The records: Begin

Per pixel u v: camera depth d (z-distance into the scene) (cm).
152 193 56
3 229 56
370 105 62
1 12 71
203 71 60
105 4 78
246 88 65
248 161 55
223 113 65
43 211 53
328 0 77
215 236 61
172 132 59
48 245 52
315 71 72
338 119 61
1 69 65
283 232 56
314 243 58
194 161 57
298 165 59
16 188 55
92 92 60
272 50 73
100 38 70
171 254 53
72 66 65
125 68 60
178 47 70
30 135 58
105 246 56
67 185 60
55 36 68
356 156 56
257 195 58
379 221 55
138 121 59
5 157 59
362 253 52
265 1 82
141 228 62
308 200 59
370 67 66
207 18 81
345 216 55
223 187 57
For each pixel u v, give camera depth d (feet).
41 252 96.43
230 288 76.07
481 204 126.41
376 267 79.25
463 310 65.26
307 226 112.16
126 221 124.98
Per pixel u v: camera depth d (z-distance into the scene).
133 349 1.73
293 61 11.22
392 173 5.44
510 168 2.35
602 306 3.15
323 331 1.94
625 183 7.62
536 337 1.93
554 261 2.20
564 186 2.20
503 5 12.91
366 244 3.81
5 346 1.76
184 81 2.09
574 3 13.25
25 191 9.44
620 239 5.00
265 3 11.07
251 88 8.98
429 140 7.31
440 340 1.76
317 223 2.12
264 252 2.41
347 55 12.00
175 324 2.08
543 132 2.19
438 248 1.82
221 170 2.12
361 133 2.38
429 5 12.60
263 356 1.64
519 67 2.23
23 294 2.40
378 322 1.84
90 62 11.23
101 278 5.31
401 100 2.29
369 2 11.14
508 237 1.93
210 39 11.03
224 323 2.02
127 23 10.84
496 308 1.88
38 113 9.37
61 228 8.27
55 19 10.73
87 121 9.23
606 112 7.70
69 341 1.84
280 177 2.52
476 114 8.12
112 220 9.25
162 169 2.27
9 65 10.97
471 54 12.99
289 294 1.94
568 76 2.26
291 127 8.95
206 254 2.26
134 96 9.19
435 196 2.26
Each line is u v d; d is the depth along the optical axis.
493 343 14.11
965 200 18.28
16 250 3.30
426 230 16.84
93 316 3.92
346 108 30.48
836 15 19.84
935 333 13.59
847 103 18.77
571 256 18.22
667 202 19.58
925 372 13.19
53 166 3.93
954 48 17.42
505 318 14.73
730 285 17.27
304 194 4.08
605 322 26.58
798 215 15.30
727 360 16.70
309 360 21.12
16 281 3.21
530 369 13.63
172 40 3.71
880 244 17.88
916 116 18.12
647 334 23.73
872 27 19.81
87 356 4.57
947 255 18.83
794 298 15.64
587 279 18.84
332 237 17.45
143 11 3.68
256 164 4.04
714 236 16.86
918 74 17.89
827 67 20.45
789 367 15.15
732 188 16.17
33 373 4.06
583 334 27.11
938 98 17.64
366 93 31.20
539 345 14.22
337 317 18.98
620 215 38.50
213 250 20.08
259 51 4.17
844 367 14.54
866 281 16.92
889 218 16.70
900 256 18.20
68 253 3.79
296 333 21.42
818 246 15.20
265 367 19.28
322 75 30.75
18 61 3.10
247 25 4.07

The records: End

• _What the exercise asks_:
Return the entries above exactly as they appear.

• _Answer box_:
Per pixel u v: camera depth d (z-distance into the scene) (cm).
152 193 56
3 229 56
370 105 62
1 12 71
203 71 60
105 4 78
246 88 65
248 161 55
223 113 65
43 211 53
328 0 77
215 236 61
172 132 59
48 245 52
315 71 72
338 119 61
1 69 65
283 232 56
314 243 58
194 161 57
298 165 59
16 188 55
92 92 60
272 50 73
100 38 70
171 254 53
72 66 65
125 68 60
178 47 70
30 135 58
105 246 56
67 185 60
55 36 68
356 156 56
257 195 58
379 221 55
138 121 59
5 157 59
362 253 52
265 1 82
141 228 62
308 200 59
370 67 66
207 18 81
345 216 55
223 187 57
For each pixel u v, give camera depth d (feet).
41 252 96.43
230 288 76.07
481 204 126.41
376 267 79.25
463 310 65.26
307 226 112.16
126 221 124.98
Per pixel u v: camera depth d (z-distance into the scene).
133 349 1.73
293 61 11.22
392 173 5.44
510 168 2.35
602 306 3.15
323 331 1.94
625 183 7.62
536 337 1.93
554 261 2.20
564 186 2.20
503 5 12.91
366 244 3.81
5 346 1.76
184 81 2.09
574 3 13.25
25 191 9.44
620 239 5.00
265 3 11.07
251 88 8.98
429 140 7.31
440 340 1.76
317 223 2.12
264 252 2.41
347 55 12.00
175 324 2.08
543 132 2.19
438 248 1.82
221 170 2.12
361 133 2.38
429 5 12.60
263 356 1.64
519 67 2.23
23 294 2.40
378 322 1.84
90 62 11.23
101 278 5.31
401 100 2.29
369 2 11.14
508 237 1.93
210 39 11.03
224 323 2.02
127 23 10.84
496 308 1.88
38 113 9.37
61 228 8.27
55 19 10.73
87 121 9.23
606 112 7.70
69 341 1.84
280 177 2.52
476 114 8.12
112 220 9.25
162 169 2.27
9 65 10.97
471 54 12.99
289 294 1.94
568 76 2.26
291 127 8.95
206 254 2.26
134 96 9.19
435 196 2.26
Each line is u v d; d is the depth along the optical axis.
493 343 14.11
965 200 18.28
16 250 3.30
426 230 16.84
93 316 3.92
346 108 30.48
836 15 19.84
935 333 13.59
847 103 18.77
571 256 18.22
667 202 19.58
925 372 13.19
53 166 3.93
954 48 17.42
505 318 14.73
730 285 17.27
304 194 4.08
605 322 26.58
798 215 15.30
727 360 16.70
309 360 21.12
16 281 3.21
530 369 13.63
172 40 3.71
880 244 17.88
916 116 18.12
647 334 23.73
872 27 19.81
87 356 4.57
947 255 18.83
794 298 15.64
587 279 18.84
332 237 17.45
143 11 3.68
256 164 4.04
714 236 16.86
918 74 17.89
827 67 20.45
789 367 15.15
732 188 16.17
33 373 4.06
583 334 27.11
938 98 17.64
366 93 31.20
539 345 14.22
337 317 18.98
620 215 38.50
213 250 20.08
259 51 4.17
844 367 14.54
866 281 16.92
889 218 16.70
900 256 18.20
68 253 3.79
296 333 21.42
818 246 15.20
265 367 19.28
322 75 30.75
18 61 3.10
247 25 4.07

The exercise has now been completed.